One recommendation was a review of all current placements which had not been managed directly by the trust’s temporary workforce team, to ensure all checks had been made. 

Dr Siddiqi, 44, of Hornchurch, East London, had worked for the trust through an agency between January 2021 and January this year to cover a total of 111 shifts at the Queen Elizabeth, the Queen Mother, Hospital in Margate and the William Harvey Hospital in Ashford.

He was arrested after a chase through the Queen Elizabeth, the Queen Mother, Hospital. He had been in contact with what he thought was a 14-year-old boy who was coming to meet him for sex at his lodgings in the hospital grounds. However, the “boy” was an adult member of the public, describing himself as a “paedophile hunter”, who had been talking to Dr Siddiqi through social media in a sting operation.

Dr Siddiqi was suspended from the medical register for a month last July after a Medical Practitioners Tribunal Service hearing.
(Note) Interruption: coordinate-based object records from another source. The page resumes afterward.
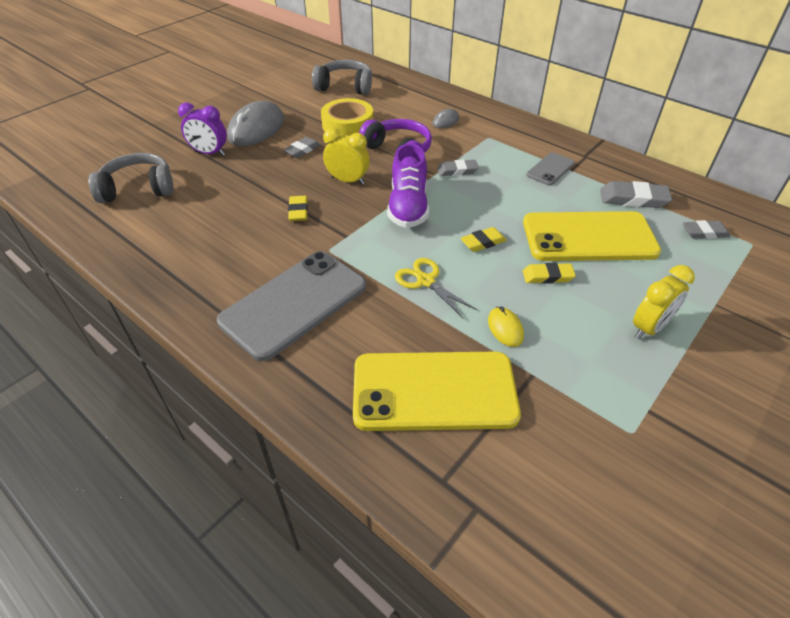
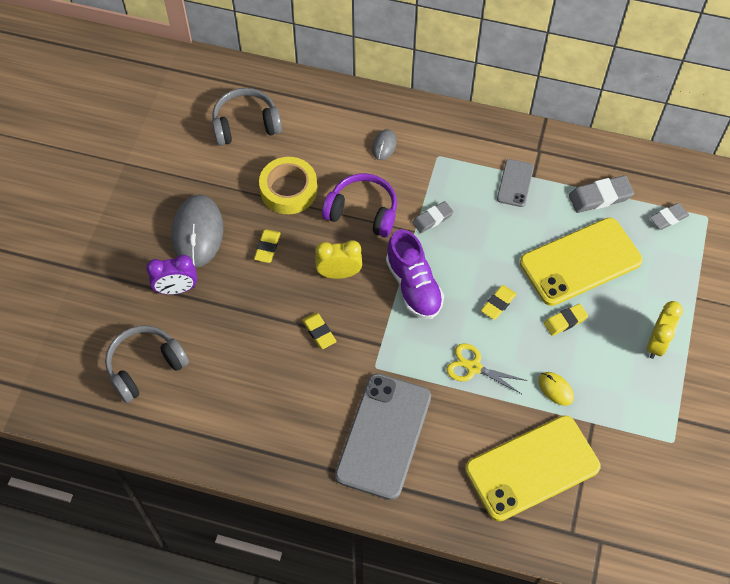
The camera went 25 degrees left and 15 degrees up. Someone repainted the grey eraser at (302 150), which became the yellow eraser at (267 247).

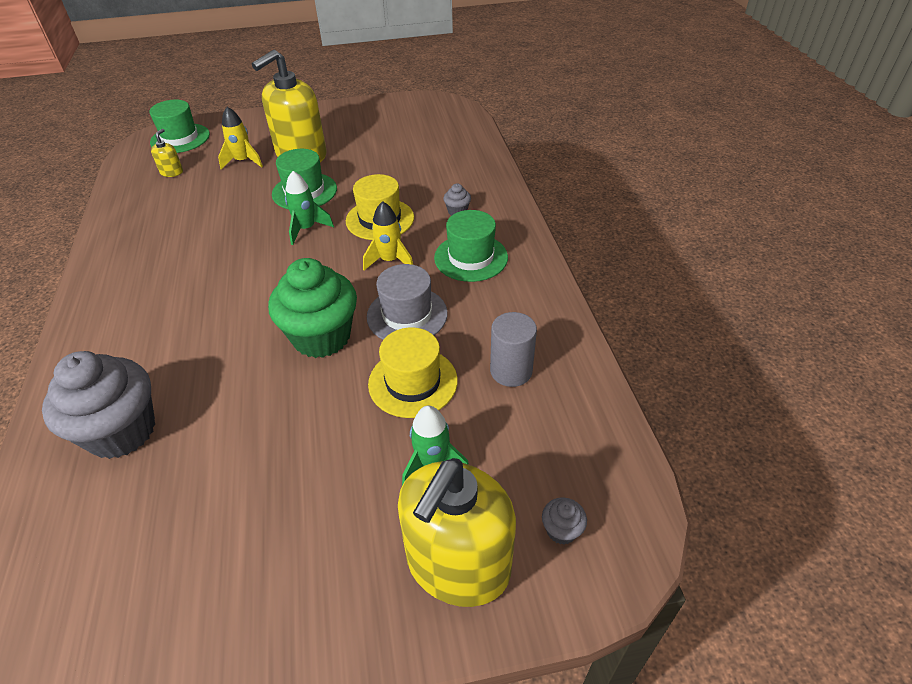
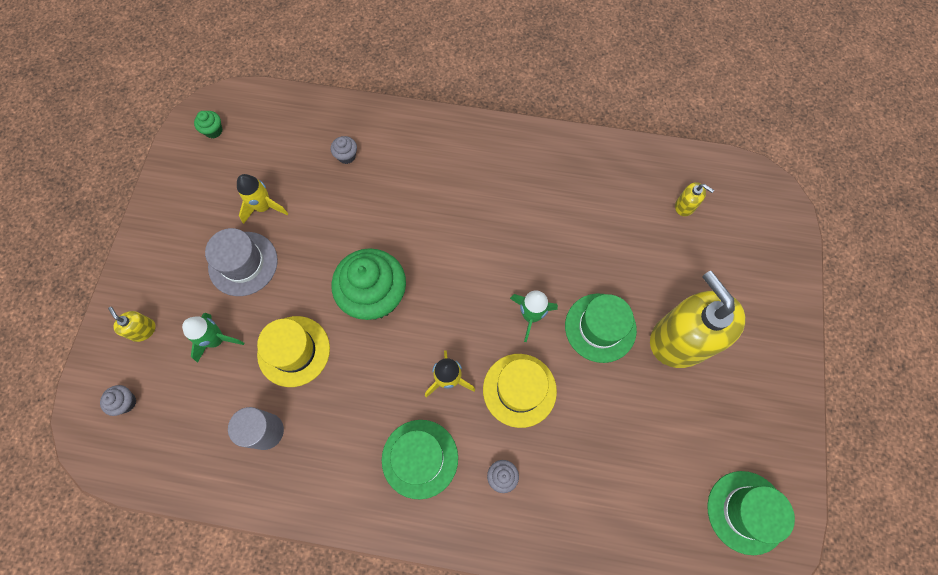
The camera went 110 degrees right and 25 degrees up. Someone put down the green cupcake at (213 131). Someone carried the green hat from (180 138) to (746 512). Someone carried the yellow rocket from (243 161) to (264 207). Someone carried the grey hat from (407 315) to (243 263). Someone scaled the grey cupcake at (121 431) by 0.40. Someone scaled the yellow soap dispenser at (458 564) by 0.40.

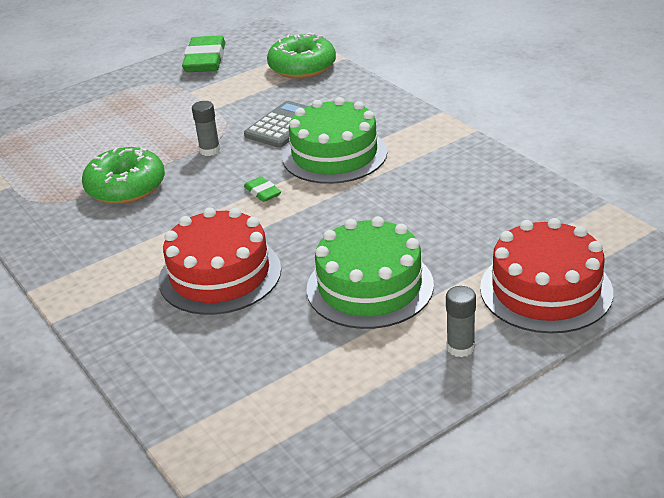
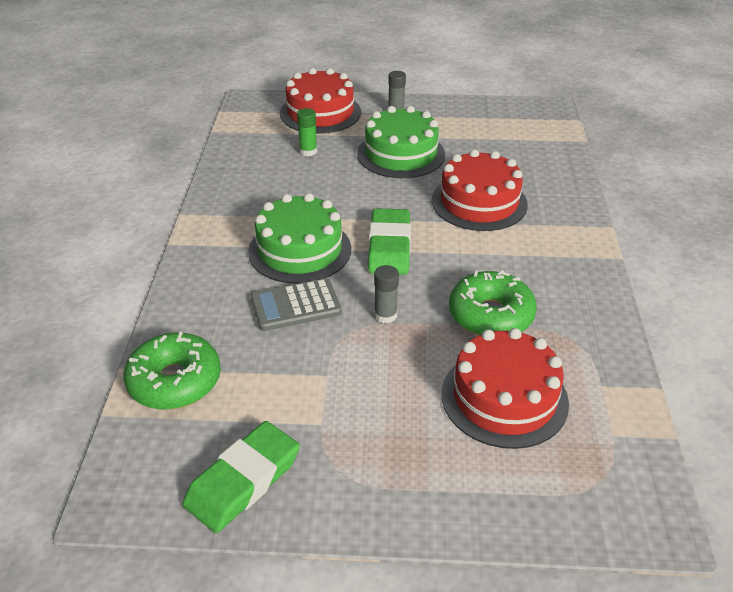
The camera went 145 degrees left and 5 degrees up. Someone put down the green glue stick at (308 151). Someone put down the red cake at (504 398). Someone scaled the green eraser at (262 192) by 2.13.

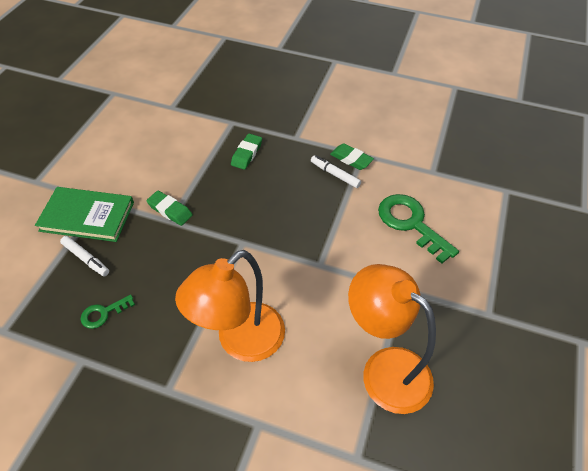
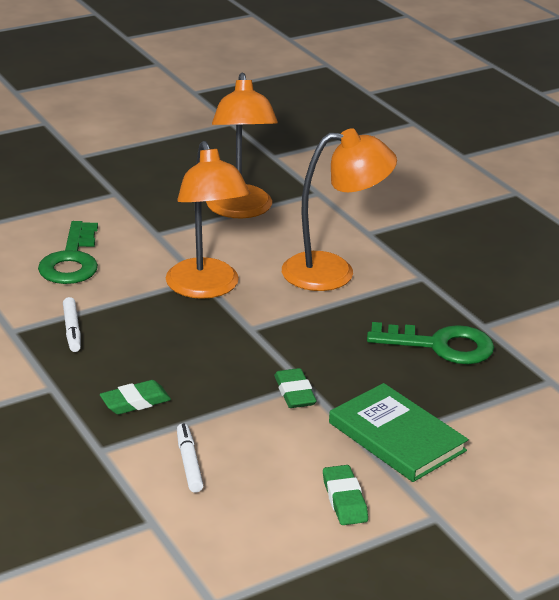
The camera went 140 degrees left and 20 degrees down. Someone put down the orange lamp at (206 288). Someone carried the white marker from (86 259) to (189 463). Someone carried the green eraser from (351 159) to (344 500). Someone scaled the green key at (103 313) by 1.97.

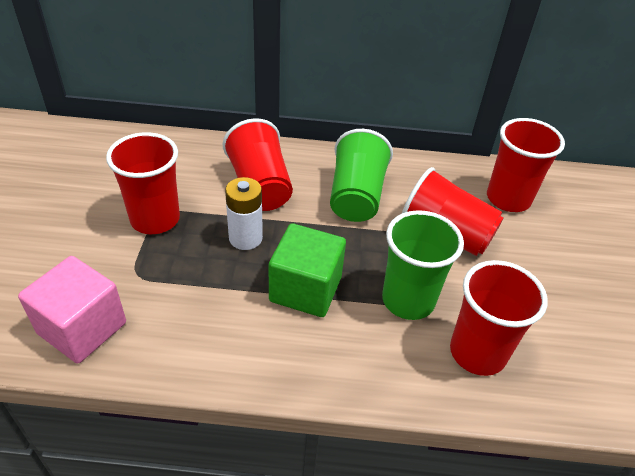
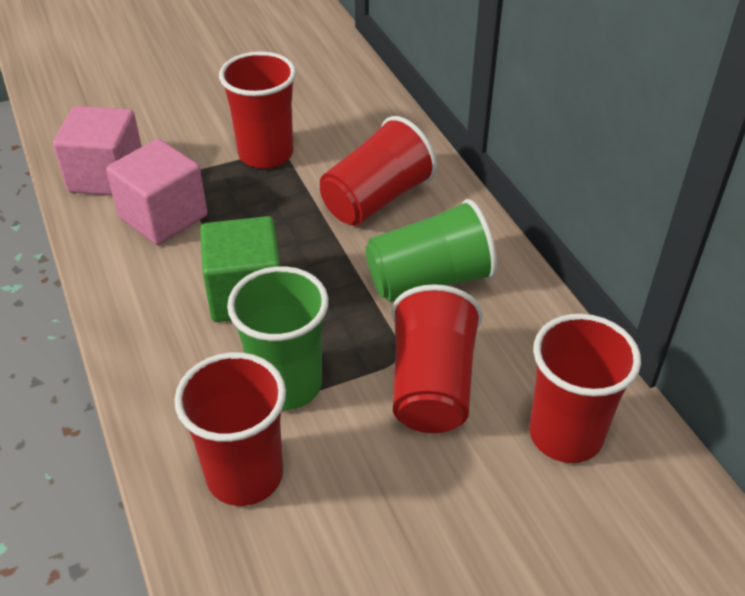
The camera went 65 degrees right and 0 degrees up. Someone took away the white battery at (245 238). Someone put down the pink cube at (163 217).

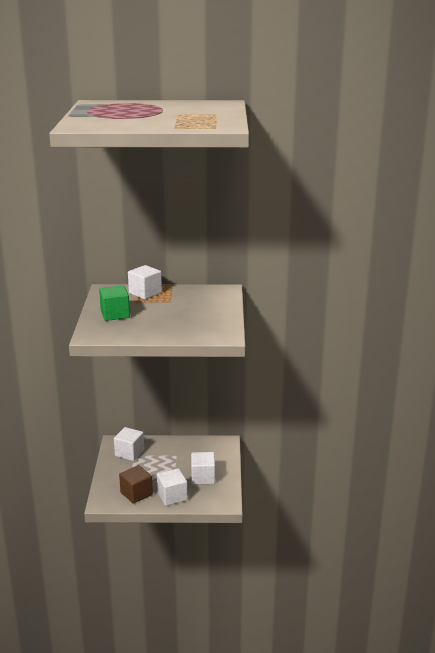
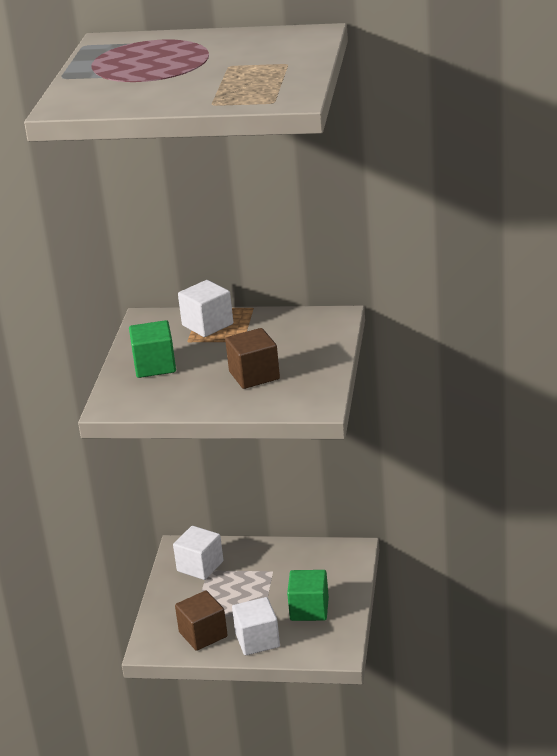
The camera went 10 degrees right and 5 degrees up. Someone put down the brown cube at (254 375). Someone repainted the white cube at (203 477), which became the green cube at (309 609).

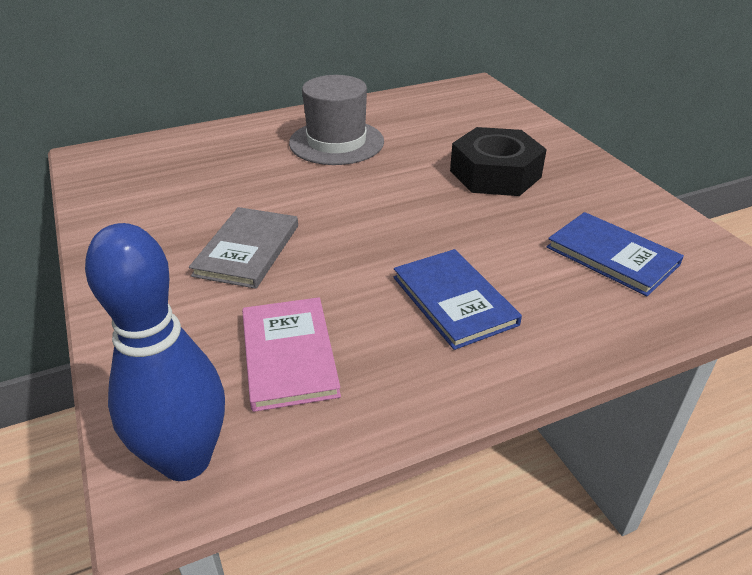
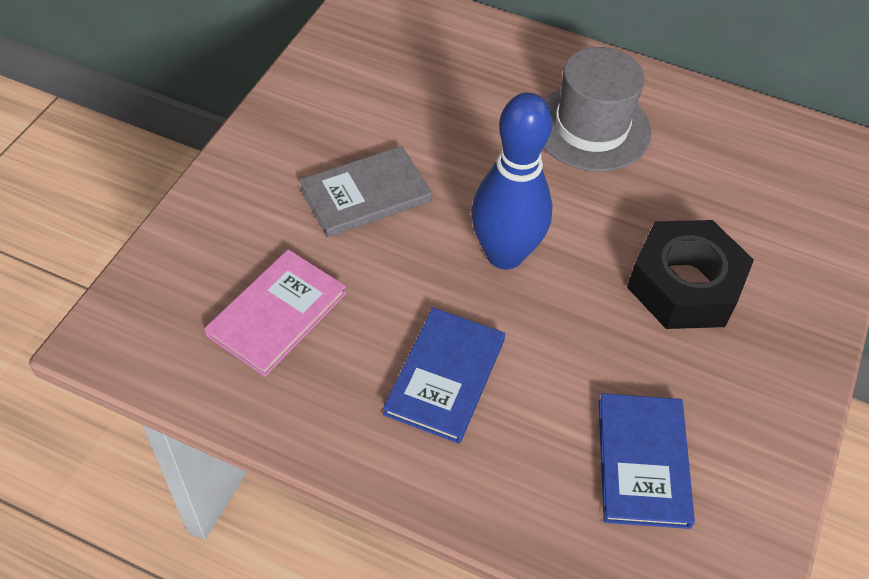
The camera went 45 degrees right and 15 degrees up. Someone carried the blue bowling pin from (186 460) to (505 254).

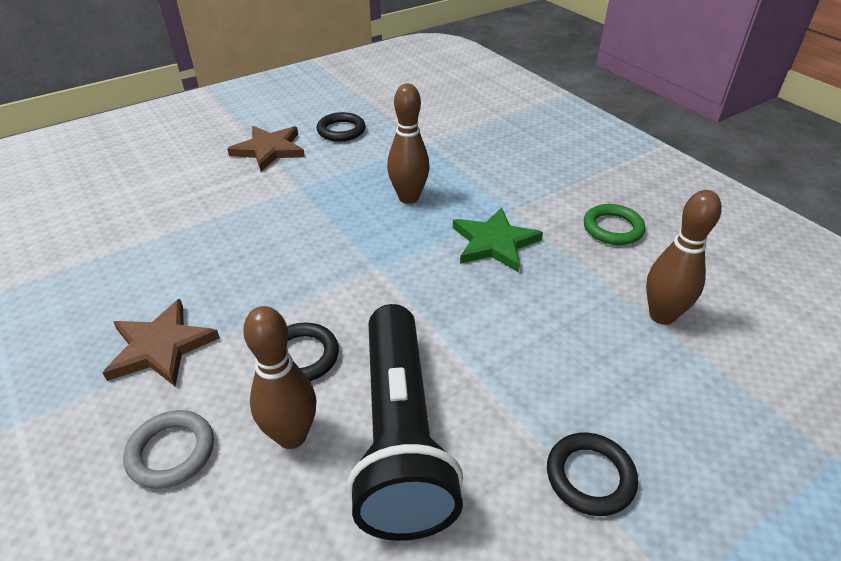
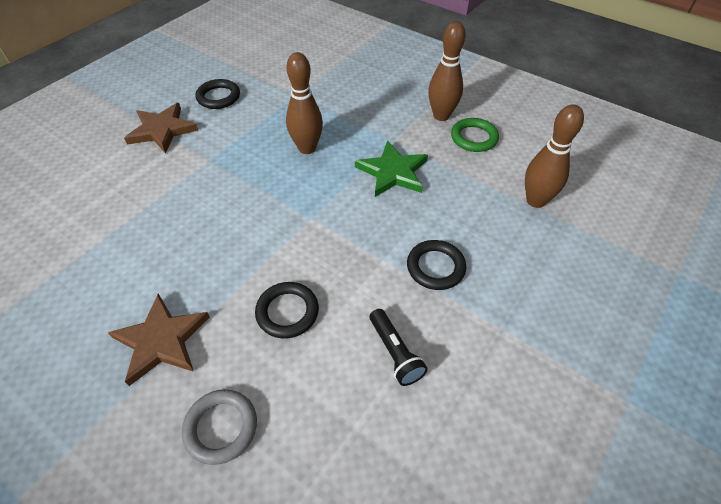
The camera went 20 degrees left and 10 degrees up. Someone carried the brown bowling pin from (292 436) to (441 116). Someone carried the black ring from (590 476) to (435 267). Someone scaled the black flashlight at (400 436) by 0.42.

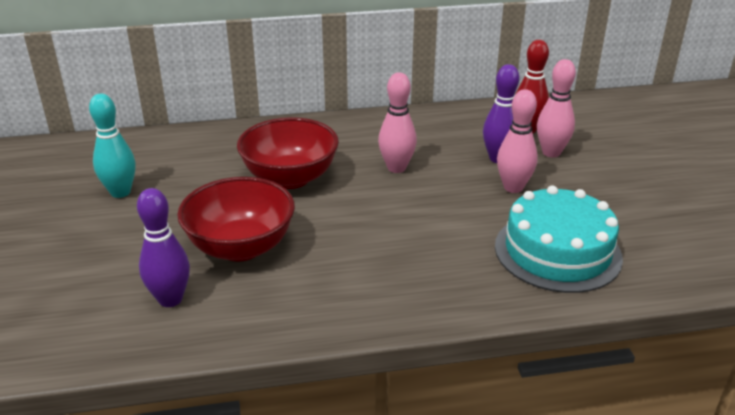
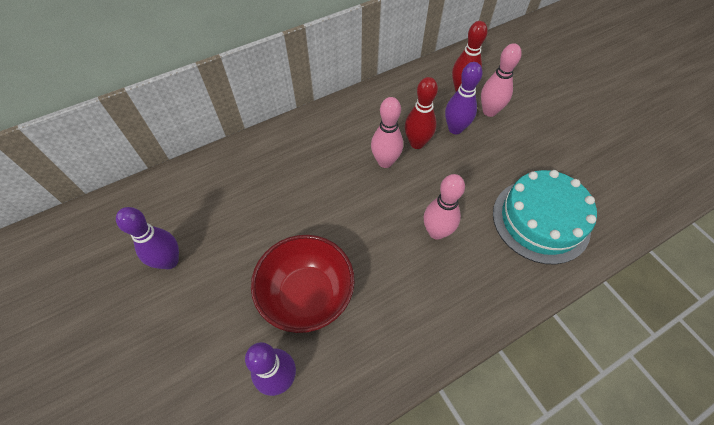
The camera went 20 degrees left and 25 degrees up. Someone took away the red bowl at (290 178). Someone put down the red bowling pin at (417 143). Someone carried the pink bowling pin from (513 187) to (436 232). Someone repainted the turquoise bowling pin at (120 192), which became the purple bowling pin at (170 261).

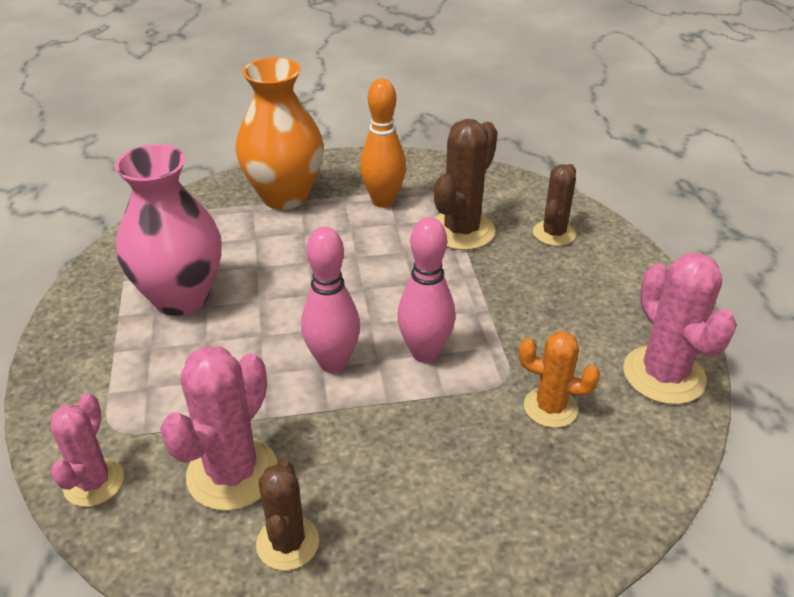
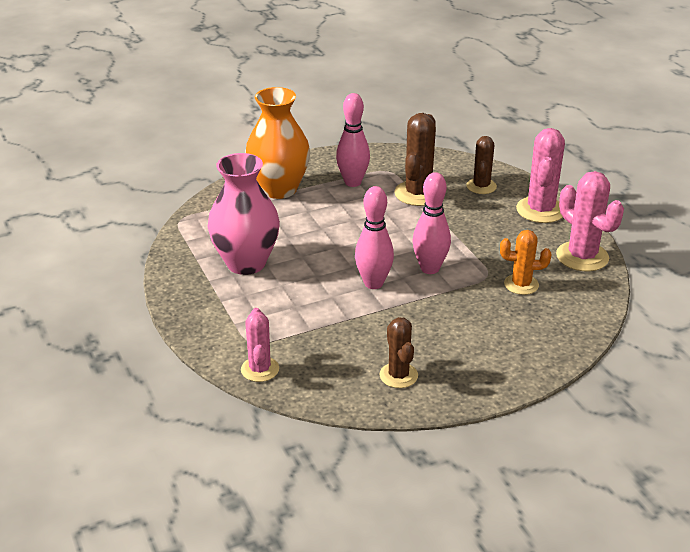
The camera went 15 degrees left and 5 degrees down. Someone carried the pink cactus from (232 473) to (540 210). Someone repainted the orange bowling pin at (383 201), which became the pink bowling pin at (353 182).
The tribunal was told that the indecent exposure incident was a “one off” by his counsel, but the GMC lawyer said he had been “willing to mislead the GMC both by concealment and by misrepresenting the offence”.

HSJ understands the trust sought additional information from the agency involved and from his previous employers when his caution came to light in March 2021. But it had continued to employ him both before and after the period of suspension, and there had been no concerns over his clinical work.